“Pray be quiet, and I will give you a shilling to buy a cake.”

“No, you won’t,” said Patty. “Yes, I will indeed,” I said, “if you will be a good girl, and go to sleep.”

“Give it me now, then,” said the stupid thing. And I did give her one, and if she did not actually take it, though I believe she was quite as old as Clara or I; but all the while so dreadfully childish, anyone, from her ways, would have taken her for nine or ten—that is, if they could have shut their eyes to her size. However, at last she fell asleep, and we sat waiting for the trysting-hour, “Do you know,” said Clara, in a whisper, “I begin to get tired of spoiling one’s night’s rest for the sake of meeting them. It was all very well at first, but it’s only the same thing over and over again. I know all about beautiful Italy now, and its lakes and vineyards, and the old tyrant Austrian days, and the Pope, and patriotism, and prisons, and all that sort of thing; while he seems to like to talk about that more than about you know what, and one can’t help getting a little too much of it sometimes.”
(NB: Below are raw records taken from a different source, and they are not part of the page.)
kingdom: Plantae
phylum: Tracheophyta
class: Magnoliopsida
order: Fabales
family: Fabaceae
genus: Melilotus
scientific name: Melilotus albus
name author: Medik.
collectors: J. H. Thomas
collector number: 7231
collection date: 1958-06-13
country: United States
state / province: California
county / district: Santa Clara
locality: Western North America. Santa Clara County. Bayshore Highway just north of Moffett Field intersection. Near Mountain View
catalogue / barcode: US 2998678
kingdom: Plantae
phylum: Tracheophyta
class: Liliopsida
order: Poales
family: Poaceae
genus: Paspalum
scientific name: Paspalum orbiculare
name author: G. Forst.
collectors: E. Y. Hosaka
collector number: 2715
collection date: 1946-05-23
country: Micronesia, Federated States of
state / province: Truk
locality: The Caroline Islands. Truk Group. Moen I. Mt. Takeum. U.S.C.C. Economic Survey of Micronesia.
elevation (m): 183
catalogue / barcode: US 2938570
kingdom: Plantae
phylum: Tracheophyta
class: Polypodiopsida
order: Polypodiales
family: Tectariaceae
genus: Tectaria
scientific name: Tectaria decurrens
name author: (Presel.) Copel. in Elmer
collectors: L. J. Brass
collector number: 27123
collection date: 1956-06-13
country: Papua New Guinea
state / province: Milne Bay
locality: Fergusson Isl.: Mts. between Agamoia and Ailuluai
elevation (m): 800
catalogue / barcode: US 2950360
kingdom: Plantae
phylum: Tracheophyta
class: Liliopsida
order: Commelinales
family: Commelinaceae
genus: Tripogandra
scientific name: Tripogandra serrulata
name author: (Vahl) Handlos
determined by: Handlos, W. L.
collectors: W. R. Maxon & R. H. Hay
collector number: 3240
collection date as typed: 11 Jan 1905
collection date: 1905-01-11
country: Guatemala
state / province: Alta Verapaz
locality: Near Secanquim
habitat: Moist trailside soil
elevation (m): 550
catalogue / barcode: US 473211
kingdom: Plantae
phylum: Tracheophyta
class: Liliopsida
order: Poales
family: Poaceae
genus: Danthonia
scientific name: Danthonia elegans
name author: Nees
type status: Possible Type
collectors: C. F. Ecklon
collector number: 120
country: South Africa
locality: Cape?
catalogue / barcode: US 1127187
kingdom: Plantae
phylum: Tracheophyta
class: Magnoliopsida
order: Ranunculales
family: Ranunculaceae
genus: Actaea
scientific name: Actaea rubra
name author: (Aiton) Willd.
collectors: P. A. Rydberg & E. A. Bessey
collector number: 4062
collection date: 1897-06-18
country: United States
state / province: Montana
“Oh, for shame, Clara!” I said; “how can you talk so? It is not loyal. What would some one say if he knew?”

“I don’t know, and I don’t—”

“Oh, hush! you sha’n’t say so,” I exclaimed; “for you do care—you know you do.”

And then I sat silent and thinking for some time; for it was as though something began to ask me whether I also was not a little tired of hearing about “ma patrie” and “la belle France” and whether I liked a man any the better for being a patriot, and mixed up with plots for restoring the Orleans family, and who made a vow to spit—cracher—on Gambetta’s grave.

I should not have thought anything of the kind if it had not been for those words of Clara, and I soon crushed it down; for I was not going to harbour any such cruel, faithless thoughts as that I had told Achille again and again that I loved him very dearly; and of course I did, and there was an end of it. But still, though I bit my lips very hard, and tried not to think of such things, it did seem tiresome, I must own, to have to sit up waiting so long; and, like Clara, I did begin to long for a change. If we could have met pleasantly by day, or had a quiet evening walk, and all on like that, it would have been different; but, after the first flush of the excitement and romance, it began to grow a little tame.

“Heigh—ho!—ha!—hum!” said Clara, interrupting my reverie by a terrible yawn, so that had it been daylight I’m sure any one might have seen down her throat, for she never attempted to put her hand before her mouth.

But I could not tell her of it; since I had only the minute before been yawning so terribly myself that I was quite ashamed. For really there seemed to be so little romance about it.